As an aside how many high level fighters are here, carrying an item capable of making a mobile anti-magic sphere centered on him?*Raises hand*Oh! Right! Now, can we keep this civil? I just want my money.
And if you think that's a lot, imagine what I have to do when making businesses with customers from the outer planes... Them angels are locos!
| Veldrin |
Yeah... feel free to talk to my manager:) He is named Sckhar and can be found in the world of Arton, in the kingdom of Sckharshantallas, he is an ancient red dragon/ruler of the kingdom/god-king of red dragons. Want me to make a portal for you or are you going to pay?
*Disjoins your Anti-Magic Field, sends his undead army after your slaves, Polar Rays you into oblivion, then animates your corpse* I think your now happy to allow us this stuff for free
| VM mercenario |
One: The AM field was not active in the first place. Two: [i]*kills the undead*[/i}I hadn't told the slaves to attack and you still haven't paid, so zombies off the merchandise, please. Trhee: I'm an epic level DMPC that was just supposed to make a cameo, you can't kill me. Are you guys going to pay or do I have to get nasty?
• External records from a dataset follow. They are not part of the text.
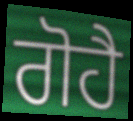
ਗੋਹੈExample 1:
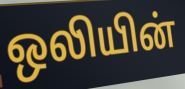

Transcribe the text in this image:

ஒலியின்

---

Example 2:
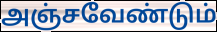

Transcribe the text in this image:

அஞ்சவேண்டும்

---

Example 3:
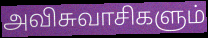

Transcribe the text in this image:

அவிசுவாசிகளும்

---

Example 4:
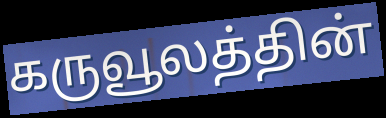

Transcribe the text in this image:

கருவூலத்தின்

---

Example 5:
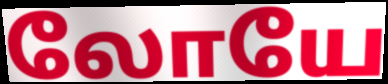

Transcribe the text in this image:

லோயே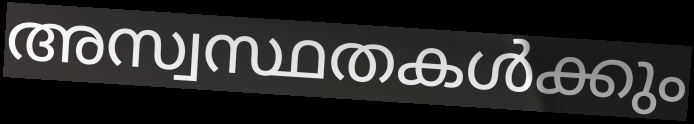
അസ്വസ്ഥതകൾക്കുംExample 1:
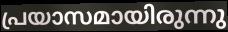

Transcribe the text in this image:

പ്രയാസമായിരുന്നു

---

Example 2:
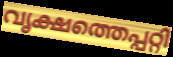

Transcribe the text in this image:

വൃക്ഷത്തെപ്പറ്റി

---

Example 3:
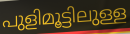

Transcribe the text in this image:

പുളിമൂട്ടിലുള്ള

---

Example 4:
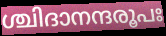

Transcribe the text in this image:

ശ്ചിദാനന്ദരൂപഃ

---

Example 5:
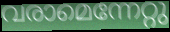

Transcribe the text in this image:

വരാമെന്നേറ്റുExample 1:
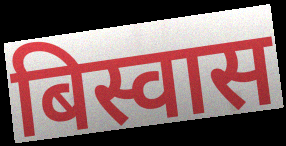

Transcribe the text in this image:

बिस्वास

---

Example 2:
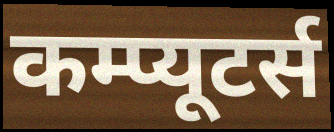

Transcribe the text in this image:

कम्प्यूटर्स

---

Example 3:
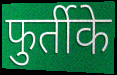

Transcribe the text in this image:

फुर्तीके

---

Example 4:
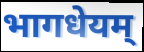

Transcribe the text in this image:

भागधेयम्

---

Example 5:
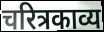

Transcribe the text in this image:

चरित्रकाव्यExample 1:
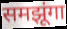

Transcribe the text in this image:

समझूंगा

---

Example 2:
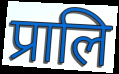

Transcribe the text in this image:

प्रालि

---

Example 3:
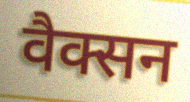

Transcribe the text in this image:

वैक्सन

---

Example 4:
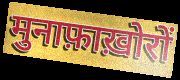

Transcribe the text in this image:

मुनाफ़ाख़ोरों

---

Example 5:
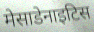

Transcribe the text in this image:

मेसाडेनाइटिसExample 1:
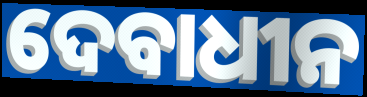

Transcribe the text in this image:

ଦେବାଧୀନ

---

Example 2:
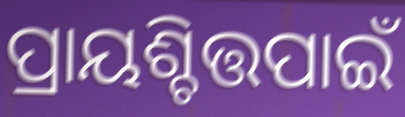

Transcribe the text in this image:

ପ୍ରାୟଶ୍ଚିତ୍ତପାଇଁ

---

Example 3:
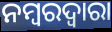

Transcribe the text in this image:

ନମ୍ବରଦ୍ୱାରା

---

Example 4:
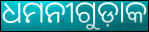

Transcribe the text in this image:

ଧମନୀଗୁଡ଼ାକ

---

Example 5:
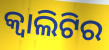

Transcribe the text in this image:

କ୍ୱାଲିଟିର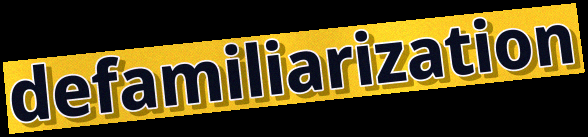
defamiliarizationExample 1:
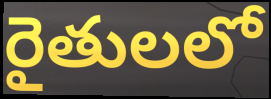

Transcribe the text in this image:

రైతులలో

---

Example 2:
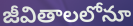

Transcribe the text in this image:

జీవితాలలోనూ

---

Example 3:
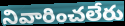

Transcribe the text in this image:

నివారించలేరు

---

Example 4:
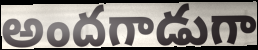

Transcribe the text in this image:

అందగాడుగా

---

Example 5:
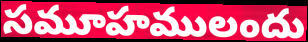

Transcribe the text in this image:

సమూహములందు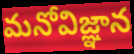
మనోవిజ్ఞాన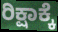
ರಿಕ್ಷಾಕ್ಕೆ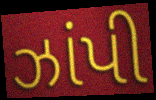
ઝાંપી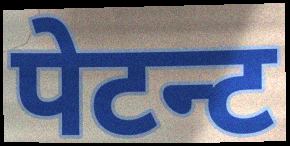
पेटन्ट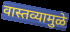
वास्तव्यामुळेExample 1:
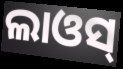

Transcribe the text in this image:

ଲାଓସ୍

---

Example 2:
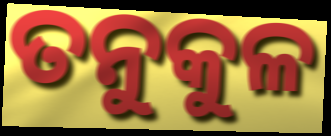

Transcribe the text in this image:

ତନୁକୁଳ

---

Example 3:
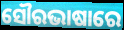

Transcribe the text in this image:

ସୌରଭାଷାରେ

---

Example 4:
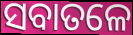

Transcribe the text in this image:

ସବାତଳେ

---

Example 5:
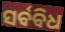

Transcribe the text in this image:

ସର୍ବବିଧ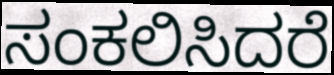
ಸಂಕಲಿಸಿದರೆ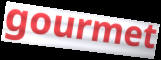
gourmet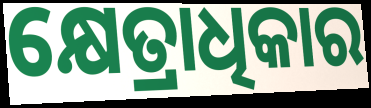
କ୍ଷେତ୍ରାଧିକାରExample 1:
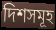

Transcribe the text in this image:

দিশসমূহ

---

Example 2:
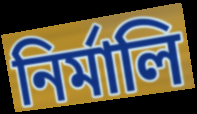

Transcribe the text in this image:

নিৰ্মালি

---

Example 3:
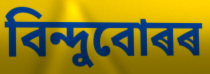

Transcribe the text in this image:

বিন্দুবোৰৰ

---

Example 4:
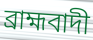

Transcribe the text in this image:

ব্ৰাহ্মবাদী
Cause I have lawyers you know... Drow lawyers at that. Feeling very miffed cause they didn't get invitations to this party.
| Regdar |
I'm here to deliver three pounds of mithril, thirteen 60gp rubies, five slaad embryos, *blinks* Really? *goes back to reading order* Five PCs, bound, gagged, and with their legs chopped off? *confused expression* a hobo named Gidge, 50 feet of rope, an angry beaver? and an owlbear. Here, here, here. *hands over crates* Who ordered this?